David Holzman’s Diary


Once upon a time we told stories.  Those stories revealed things.  They told us about ourselves.  They put us in union with humanity.  They helped us understand our strange and sometimes disconnected lives.  We don’t tell too many stories these days.  We’re about content and branding.  But stories unite us.  They lift us up. They compel us to (as Spike Lee once observed) “Do The Right Thing.”  Now what that right thing may be is, of course, different for everybody.  Why else would Mr. Lee name his production company 40 Acres and a Mule?  Think about it.


Art doesn’t always have to hit us over the head.  In fact, great art usually reveals our shared humanity.  It may not be a humanity we want to acknowledge, but in art, it is there.

David Holzman’s Diary is just such a reminder of the power – and limitations – of media.  Produced in (gasp!) 1967, this is a 74-minute meditation on visual thinking.  How we know what we know.  Written and directed by Jim McBride, this ‘mockumentary’  asks some very compelling questions.  Can the truth of our lives be reduced to a string of images?  Can we understand our purpose through looking at a record of what we have done?  Is there a hidden meaning or subtext to our actions that we might more fully see and appreciate by replaying them?

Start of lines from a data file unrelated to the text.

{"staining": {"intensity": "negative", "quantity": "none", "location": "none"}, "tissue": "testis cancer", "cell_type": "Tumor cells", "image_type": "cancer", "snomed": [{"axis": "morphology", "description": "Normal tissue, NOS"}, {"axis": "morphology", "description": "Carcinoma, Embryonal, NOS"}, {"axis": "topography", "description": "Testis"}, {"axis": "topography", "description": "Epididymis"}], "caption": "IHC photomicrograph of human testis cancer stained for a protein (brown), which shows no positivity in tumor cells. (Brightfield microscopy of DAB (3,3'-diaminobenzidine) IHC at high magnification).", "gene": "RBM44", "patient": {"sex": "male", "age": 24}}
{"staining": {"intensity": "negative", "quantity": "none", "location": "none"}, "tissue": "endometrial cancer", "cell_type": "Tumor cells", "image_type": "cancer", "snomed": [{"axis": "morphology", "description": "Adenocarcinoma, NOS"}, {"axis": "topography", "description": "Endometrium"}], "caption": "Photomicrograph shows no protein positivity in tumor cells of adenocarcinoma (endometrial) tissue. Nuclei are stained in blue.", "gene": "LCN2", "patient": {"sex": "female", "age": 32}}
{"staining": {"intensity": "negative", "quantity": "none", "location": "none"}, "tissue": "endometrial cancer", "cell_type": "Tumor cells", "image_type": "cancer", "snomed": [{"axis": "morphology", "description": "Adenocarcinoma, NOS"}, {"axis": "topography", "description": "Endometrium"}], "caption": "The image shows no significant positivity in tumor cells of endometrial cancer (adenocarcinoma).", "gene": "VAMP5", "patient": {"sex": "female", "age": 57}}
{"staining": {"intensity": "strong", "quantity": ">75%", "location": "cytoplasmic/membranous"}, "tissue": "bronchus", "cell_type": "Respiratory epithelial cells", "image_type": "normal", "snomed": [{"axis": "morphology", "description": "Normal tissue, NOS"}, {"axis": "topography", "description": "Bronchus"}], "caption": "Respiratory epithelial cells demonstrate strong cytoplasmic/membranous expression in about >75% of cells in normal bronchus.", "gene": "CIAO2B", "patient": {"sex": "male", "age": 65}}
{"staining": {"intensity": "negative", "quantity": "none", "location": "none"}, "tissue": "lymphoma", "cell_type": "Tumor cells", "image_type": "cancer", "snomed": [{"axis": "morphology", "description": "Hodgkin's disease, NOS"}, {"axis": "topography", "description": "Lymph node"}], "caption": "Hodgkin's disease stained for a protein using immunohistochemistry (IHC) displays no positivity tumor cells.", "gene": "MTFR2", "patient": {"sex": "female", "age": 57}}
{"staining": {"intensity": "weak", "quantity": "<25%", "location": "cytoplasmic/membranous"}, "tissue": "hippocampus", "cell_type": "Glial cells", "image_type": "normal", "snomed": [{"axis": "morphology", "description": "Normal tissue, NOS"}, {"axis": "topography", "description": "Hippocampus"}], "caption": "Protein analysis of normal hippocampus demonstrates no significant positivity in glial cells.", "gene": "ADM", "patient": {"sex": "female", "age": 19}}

Of course, none of these questions find answers, but the fact that they are even asked gives the narrative a spongy, angst-ridden trail we can’t help but follow.  The film works in a very interesting way, in that it provokes us to piece together in our mind the life that David must have had before we meet him.  The set-up is believable and crisp:  a film maker steps in front of his own camera and begins to document his life. It doesn’t take too many frames per second for the audience to see that our protagonist is the butt of a magnificent cosmic joke: He’s naked to everyone, but invisible to himself.  Bad choices, bad pathology and just plain bad luck abound coalesce into a swirl that will find our hero losing his girlfriend, his camera and sound kit as wells being revealed to himself as a minor sociopath with significant control issues.




In many ways, this marvelous little gem from long ago suggests Rene Magritte.  When we look only at the surface of our lives, we almost always miss the deeper meaning.

Film may be truth, but, as Mr. Lennon said, that Can’t buy me love!